What people actually want to know is what our collective victims are trying to achieve and when they may no longer be needed. The answer to that question is unchanged from March 2020, LeVasseur said: avoid overcoming the health care system.

We want hospitals to be able to take care of all patients. The goal is that most people worldwide only become infected after being vaccinated – save their lives and a trip to the hospital.

We want to “prevent our hospital system from becoming overburdened” by not having enough staff, beds and other resources, LeVasseur said. “No one has moved the goalposts.”

The full number of the pandemic goes beyond daily numbers.

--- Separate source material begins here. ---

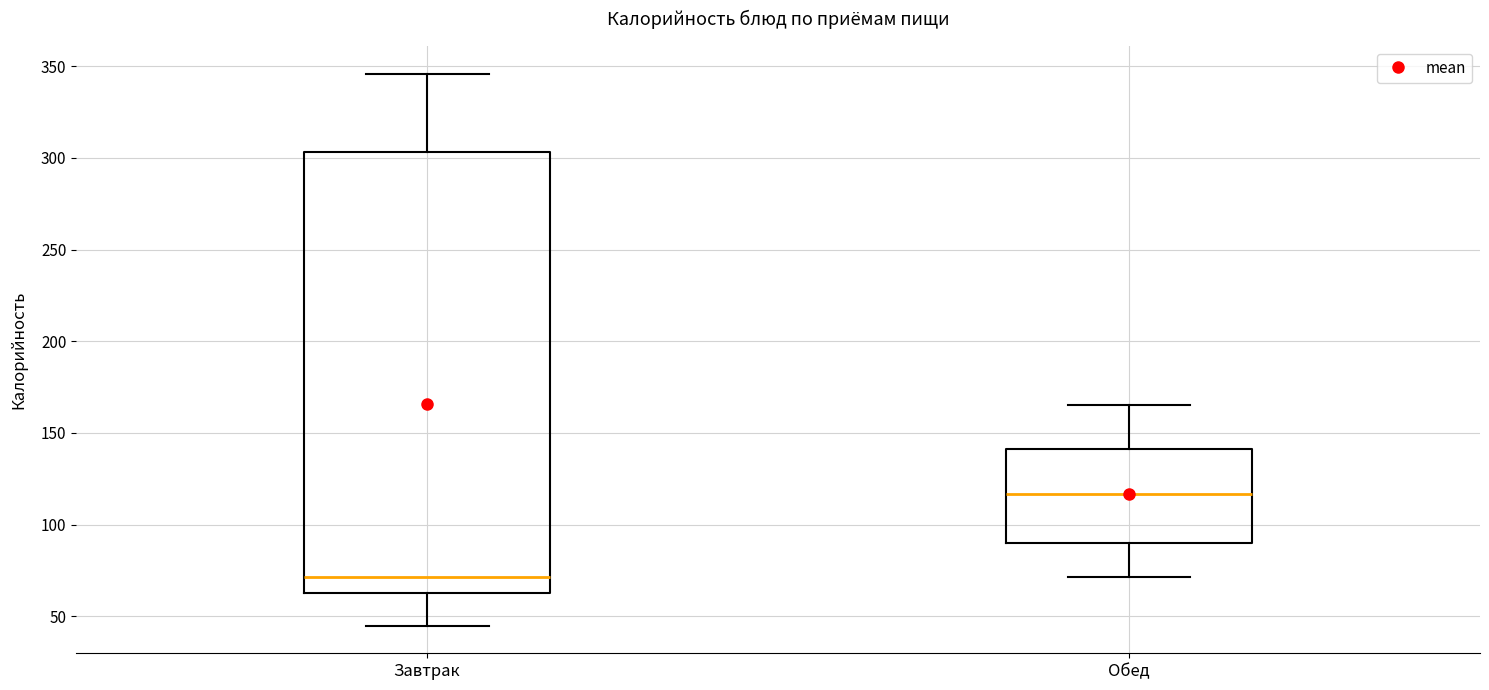

Reading left to right, read every box against the y-axis: the position of its median line, the range the box covers, and the ends of its whiskers. The values are not printed on the chart, so give them approximately, as read against the axis.

Завтрак: median 70, box 65 to 305, whiskers 45 to 345
Обед: median 115, box 90 to 140, whiskers 70 to 165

A big concern for experts is how hospital load led to cancellation or postponement of so-called elective surgeries. The are not necessarily optional procedures; many are essential. They are often only optional, as they do not have to happen right away, but postponement over a long period of time can still cost lives.

COVID-19 cases and deaths also do not cover the costs of mental health, educational equality, social mobility or housing and food security that people have borne for two years. These damages will resonate for generations. Pandemic recovery defined more broadly will be a years-long effort – no matter what the numbers say today.

Leave a Reply

Your email address will not be published.